_WHAT TO DO_
Each line of the listing that includes the string "data" is to be identified and copied.
────────────────────────────────────────
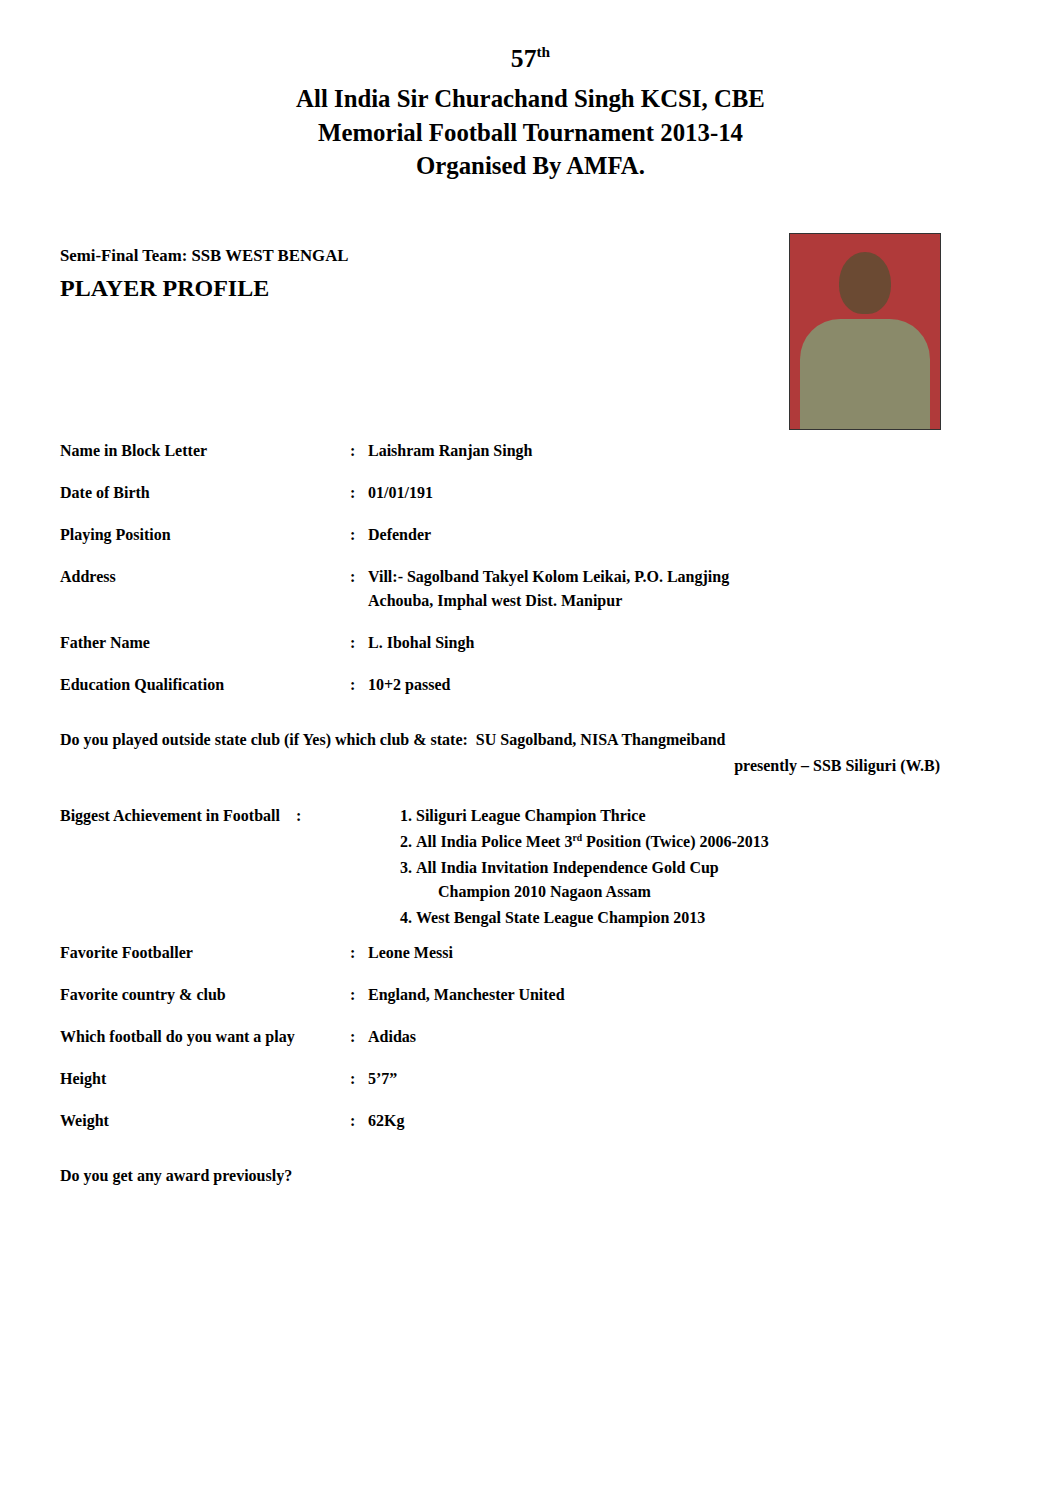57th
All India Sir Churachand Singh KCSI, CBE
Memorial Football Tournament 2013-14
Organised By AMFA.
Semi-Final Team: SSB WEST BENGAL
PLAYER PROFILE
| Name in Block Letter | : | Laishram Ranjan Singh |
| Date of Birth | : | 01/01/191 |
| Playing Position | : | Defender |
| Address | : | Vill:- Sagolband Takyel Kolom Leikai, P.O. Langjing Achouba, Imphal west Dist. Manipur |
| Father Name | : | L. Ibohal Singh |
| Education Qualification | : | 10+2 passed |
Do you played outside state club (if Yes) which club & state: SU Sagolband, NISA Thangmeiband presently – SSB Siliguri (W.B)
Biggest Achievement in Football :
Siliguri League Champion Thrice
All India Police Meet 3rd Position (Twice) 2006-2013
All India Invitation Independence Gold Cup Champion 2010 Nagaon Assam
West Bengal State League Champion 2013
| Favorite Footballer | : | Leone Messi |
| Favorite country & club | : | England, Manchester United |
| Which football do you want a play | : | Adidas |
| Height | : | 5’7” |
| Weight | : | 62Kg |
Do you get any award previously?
────────────────────────────────────────
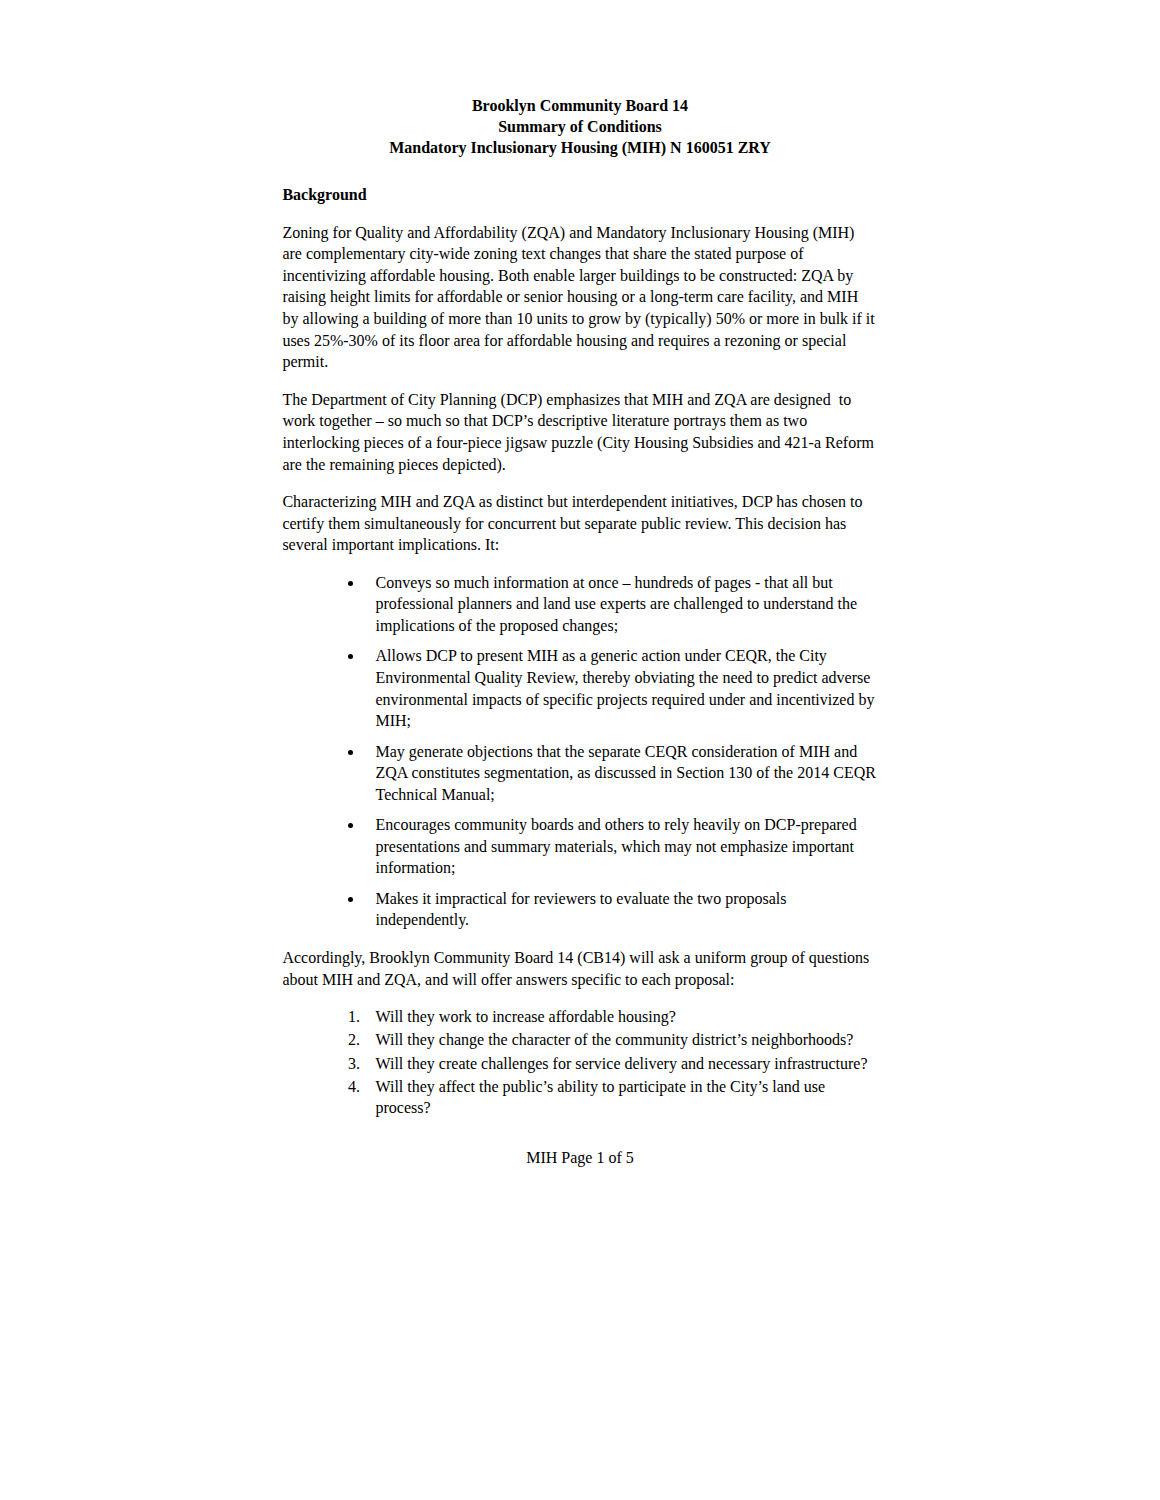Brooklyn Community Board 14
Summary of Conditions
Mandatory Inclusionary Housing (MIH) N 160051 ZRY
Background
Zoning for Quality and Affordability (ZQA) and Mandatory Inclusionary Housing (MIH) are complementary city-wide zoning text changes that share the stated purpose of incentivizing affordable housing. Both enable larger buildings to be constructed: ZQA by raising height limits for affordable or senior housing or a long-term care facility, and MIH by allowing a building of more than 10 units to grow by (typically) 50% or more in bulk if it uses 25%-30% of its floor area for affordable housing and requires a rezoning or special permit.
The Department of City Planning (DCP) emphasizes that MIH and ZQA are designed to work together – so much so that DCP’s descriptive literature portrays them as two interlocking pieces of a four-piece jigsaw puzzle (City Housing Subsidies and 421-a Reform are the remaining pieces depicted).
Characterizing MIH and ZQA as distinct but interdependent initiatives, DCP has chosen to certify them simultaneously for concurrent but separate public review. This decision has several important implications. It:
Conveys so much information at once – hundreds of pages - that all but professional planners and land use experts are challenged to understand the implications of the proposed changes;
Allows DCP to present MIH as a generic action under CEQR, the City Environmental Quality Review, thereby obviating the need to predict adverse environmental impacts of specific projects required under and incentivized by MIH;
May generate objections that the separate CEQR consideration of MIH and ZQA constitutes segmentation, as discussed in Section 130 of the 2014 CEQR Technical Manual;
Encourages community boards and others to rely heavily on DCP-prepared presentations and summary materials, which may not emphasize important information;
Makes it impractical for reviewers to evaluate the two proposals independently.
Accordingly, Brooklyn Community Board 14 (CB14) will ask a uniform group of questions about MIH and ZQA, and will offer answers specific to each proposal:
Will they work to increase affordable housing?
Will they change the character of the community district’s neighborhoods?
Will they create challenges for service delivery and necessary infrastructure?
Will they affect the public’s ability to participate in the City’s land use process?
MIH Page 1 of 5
────────────────────────────────────────
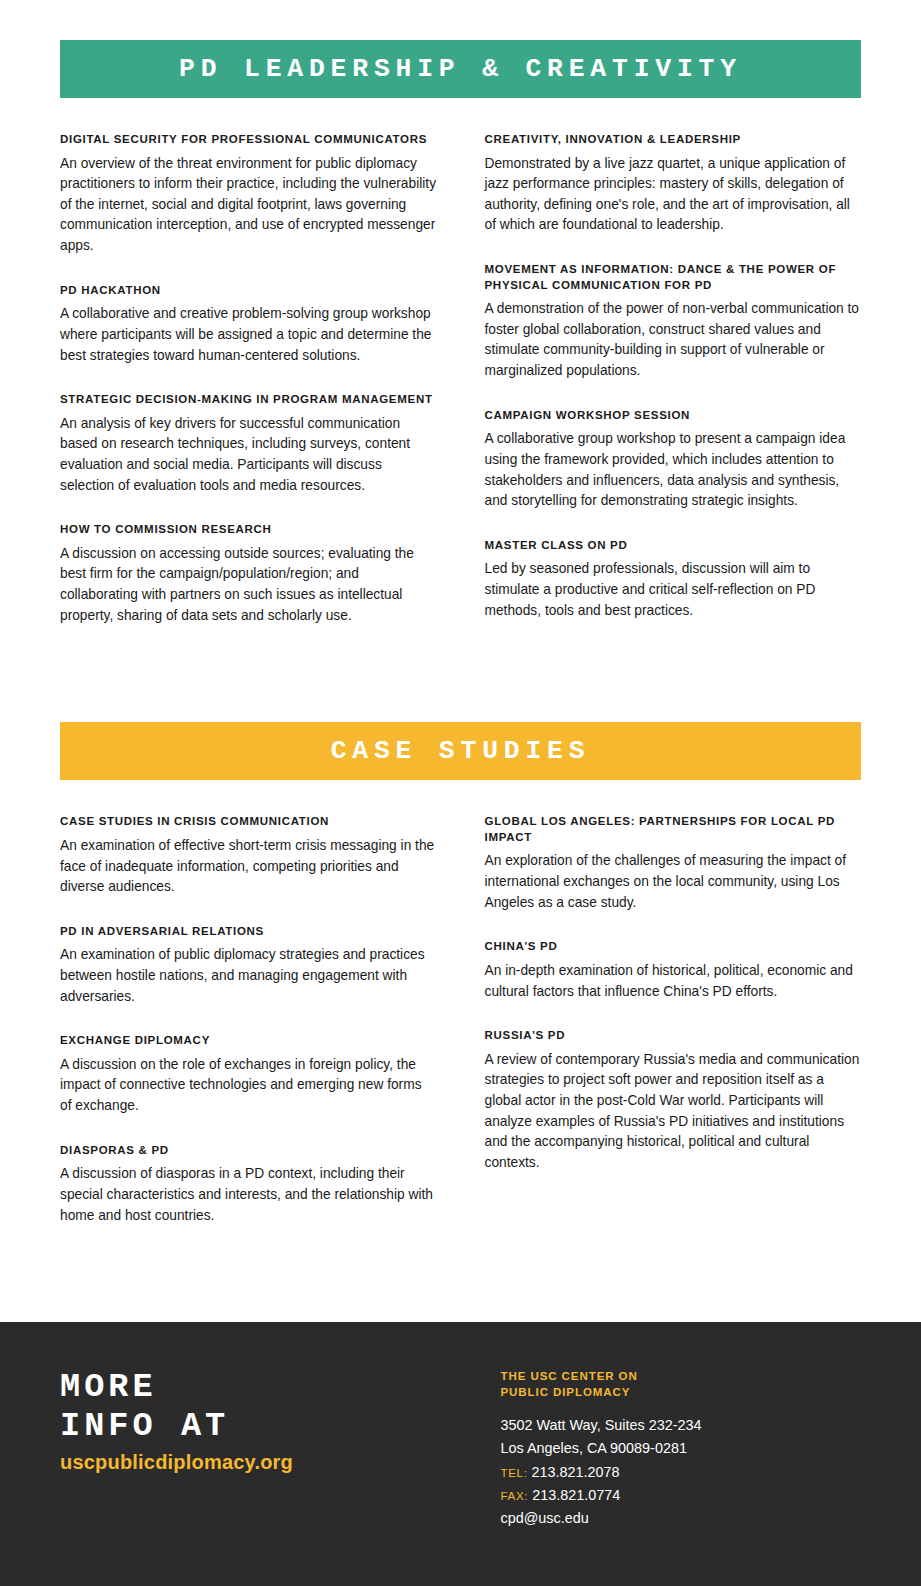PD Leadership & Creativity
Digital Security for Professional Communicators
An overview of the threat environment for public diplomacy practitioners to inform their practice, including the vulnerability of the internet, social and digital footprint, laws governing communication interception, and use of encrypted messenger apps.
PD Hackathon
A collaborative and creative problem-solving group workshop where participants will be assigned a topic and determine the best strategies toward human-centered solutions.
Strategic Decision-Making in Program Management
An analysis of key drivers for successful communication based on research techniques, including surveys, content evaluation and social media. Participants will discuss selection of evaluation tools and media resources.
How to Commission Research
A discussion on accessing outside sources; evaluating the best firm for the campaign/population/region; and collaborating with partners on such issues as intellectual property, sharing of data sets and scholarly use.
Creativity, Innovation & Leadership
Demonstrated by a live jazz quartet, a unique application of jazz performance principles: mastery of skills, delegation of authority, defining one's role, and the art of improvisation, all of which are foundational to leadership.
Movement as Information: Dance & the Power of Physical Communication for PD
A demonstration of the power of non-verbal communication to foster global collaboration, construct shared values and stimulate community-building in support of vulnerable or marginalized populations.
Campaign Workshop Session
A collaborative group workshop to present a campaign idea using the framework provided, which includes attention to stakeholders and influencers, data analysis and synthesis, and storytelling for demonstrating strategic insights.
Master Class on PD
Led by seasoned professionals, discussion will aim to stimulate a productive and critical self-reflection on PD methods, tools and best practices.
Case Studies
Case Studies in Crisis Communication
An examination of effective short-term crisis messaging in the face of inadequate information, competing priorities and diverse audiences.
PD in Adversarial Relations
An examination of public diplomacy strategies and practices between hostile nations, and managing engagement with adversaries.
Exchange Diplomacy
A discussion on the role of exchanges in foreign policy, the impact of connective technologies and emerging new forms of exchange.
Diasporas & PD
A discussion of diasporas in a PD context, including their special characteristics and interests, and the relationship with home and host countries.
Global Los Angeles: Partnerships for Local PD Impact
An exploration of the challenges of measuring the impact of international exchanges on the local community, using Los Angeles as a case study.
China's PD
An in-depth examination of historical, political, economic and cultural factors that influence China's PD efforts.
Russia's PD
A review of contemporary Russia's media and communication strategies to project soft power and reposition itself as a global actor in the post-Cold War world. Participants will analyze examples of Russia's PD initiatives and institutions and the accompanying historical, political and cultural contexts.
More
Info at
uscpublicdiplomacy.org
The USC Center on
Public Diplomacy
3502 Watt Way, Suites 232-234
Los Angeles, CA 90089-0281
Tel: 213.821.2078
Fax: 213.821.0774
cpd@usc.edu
────────────────────────────────────────
_TASK ANSWER_
A discussion on accessing outside sources; evaluating the best firm for the campaign/population/region; and collaborating with partners on such issues as intellectual property, sharing of data sets and scholarly use.
A collaborative group workshop to present a campaign idea using the framework provided, which includes attention to stakeholders and influencers, data analysis and synthesis, and storytelling for demonstrating strategic insights.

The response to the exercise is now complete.